Após um princípio de incêndio na Escola Municipal Geraldo de Oliveira Costa provocado por um curto-circuito na instalação elétrica e a confirmação de que as principais escolas, creches e prédios públicos do município de Alvorada não possuem alvará de segurança contra incêndio, o Ministério Público do Tocantins (MPTO) encaminhou, na quarta-feira, 1º, recomendação à prefeita, para que execute medidas corretivas imediatas e urgentes.
Em relação às edificações de maior porte, com área construída superior a 750 metros quadrados, o município terá 30 dias para protocolar, junto ao Corpo de Bombeiros, os respectivos Projetos Técnicos de Segurança Contra Incêndio e Emergência, visando à obtenção do alvará. Essa orientação abrange a Escola Municipal Geraldo de Oliveira Costa, Escola Municipal Professora Filomena Rocha Soares, Creche Municipal Arco-Íris, Escola Municipal Divina Gomes da Silveira Costa e o Ginásio Municipal de Esportes.
Como ação emergencial, é recomendado que, em 15 dias, sejam instalados e recarregados extintores de incêndio, colocadas placas de sinalização de rotas de fuga e instalados sistemas de iluminação de emergência nos prédios da Prefeitura e da Secretaria de Esportes, que foram notificados pelo Corpo de Bombeiros.
Irregularidades
O MPTO, por meio da Promotoria de Justiça de Alvorada, começou a atuar no caso após ser acionado pelo Poder Legislativo, que comunicou o princípio de incêndio na escola municipal pela falta de manutenção adequada da rede elétrica.
No levantamento de informações, a administração municipal admitiu que não dispõe de laudos técnicos recentes sobre as instalações elétricas das unidades de ensino e que os reparos são conduzidos por equipes próprias, sem qualquer documentação formal ou registro de responsabilidade técnica.
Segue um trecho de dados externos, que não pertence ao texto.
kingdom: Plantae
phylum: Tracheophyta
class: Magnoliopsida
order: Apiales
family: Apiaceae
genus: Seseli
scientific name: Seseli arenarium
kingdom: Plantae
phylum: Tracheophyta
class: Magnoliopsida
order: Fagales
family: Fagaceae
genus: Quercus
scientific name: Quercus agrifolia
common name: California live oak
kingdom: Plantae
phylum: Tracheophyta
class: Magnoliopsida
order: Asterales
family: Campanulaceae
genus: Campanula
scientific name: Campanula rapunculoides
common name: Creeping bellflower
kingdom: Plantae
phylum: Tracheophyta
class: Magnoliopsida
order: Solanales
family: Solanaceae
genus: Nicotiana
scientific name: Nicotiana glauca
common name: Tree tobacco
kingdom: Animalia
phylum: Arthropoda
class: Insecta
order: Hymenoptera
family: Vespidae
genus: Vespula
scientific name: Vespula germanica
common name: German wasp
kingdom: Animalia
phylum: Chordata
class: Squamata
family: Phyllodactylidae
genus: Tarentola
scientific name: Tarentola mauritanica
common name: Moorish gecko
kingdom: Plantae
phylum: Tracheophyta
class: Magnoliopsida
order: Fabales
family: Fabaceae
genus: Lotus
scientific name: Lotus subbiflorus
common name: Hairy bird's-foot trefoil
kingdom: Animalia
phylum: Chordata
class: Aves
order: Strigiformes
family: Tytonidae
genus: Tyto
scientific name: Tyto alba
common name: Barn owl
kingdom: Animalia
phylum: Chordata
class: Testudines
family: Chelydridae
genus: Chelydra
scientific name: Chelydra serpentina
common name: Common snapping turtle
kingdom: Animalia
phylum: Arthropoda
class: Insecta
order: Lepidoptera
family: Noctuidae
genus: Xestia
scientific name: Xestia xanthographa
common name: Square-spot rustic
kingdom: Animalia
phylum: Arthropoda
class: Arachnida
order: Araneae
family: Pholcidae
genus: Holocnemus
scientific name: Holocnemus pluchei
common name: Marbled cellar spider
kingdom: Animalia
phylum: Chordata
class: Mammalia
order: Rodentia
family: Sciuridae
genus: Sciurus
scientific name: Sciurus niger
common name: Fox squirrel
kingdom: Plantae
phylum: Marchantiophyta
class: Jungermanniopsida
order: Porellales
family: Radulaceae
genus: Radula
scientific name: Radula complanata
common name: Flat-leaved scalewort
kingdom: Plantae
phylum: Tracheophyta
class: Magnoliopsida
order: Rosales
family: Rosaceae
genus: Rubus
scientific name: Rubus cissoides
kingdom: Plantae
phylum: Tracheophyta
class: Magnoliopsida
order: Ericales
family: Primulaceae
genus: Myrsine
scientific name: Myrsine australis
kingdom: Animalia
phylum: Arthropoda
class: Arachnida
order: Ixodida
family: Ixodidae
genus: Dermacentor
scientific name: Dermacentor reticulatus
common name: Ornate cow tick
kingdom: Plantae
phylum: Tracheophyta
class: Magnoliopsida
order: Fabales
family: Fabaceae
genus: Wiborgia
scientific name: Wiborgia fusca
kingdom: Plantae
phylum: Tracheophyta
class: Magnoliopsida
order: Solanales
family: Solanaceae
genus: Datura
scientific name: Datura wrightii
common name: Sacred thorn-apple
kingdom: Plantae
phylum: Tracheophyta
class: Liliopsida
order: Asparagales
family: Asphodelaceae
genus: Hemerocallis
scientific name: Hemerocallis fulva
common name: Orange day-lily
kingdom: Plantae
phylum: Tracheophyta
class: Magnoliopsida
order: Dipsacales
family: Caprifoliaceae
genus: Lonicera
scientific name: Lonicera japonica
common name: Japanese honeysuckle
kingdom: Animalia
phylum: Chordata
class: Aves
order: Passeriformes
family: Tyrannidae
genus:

Junto ao Corpo de Bombeiros, a Promotoria de Justiça obteve a informação de que uma vistoria foi realizada em 23 de março de 2026, quando foi constatado que as principais creches, escolas e o Centro Comunitário não possuem alvará de segurança contra incêndio. Na ocasião, outros prédios foram notificados pelos Bombeiros, por falhas básicas. Em 12 de junho, os Bombeiros retornaram para novas vistorias e constataram a persistência de vários problemas.
Risco de responsabilidade legal e interdição
A Promotoria de Justiça fixou prazo de dez dias para que a gestão municipal informe se acatará os termos recomendados, apresentando um cronograma físico-financeiro detalhado e indicando a dotação orçamentária para as despesas.
O órgão de controle adverte que o descumprimento das determinações ou o silêncio da gestão resultará no ajuizamento imediato de uma Ação Civil Pública com pedido de liminar de urgência para interditar as atividades nas escolas municipais irregulares, além do envio de representação formal ao Tribunal de Contas do Estado (TCE).
A recomendação é assinada pelo promotor de Justiça André Felipe Santos Coelho, que responde pela Promotoria de Justiça de Alvorada.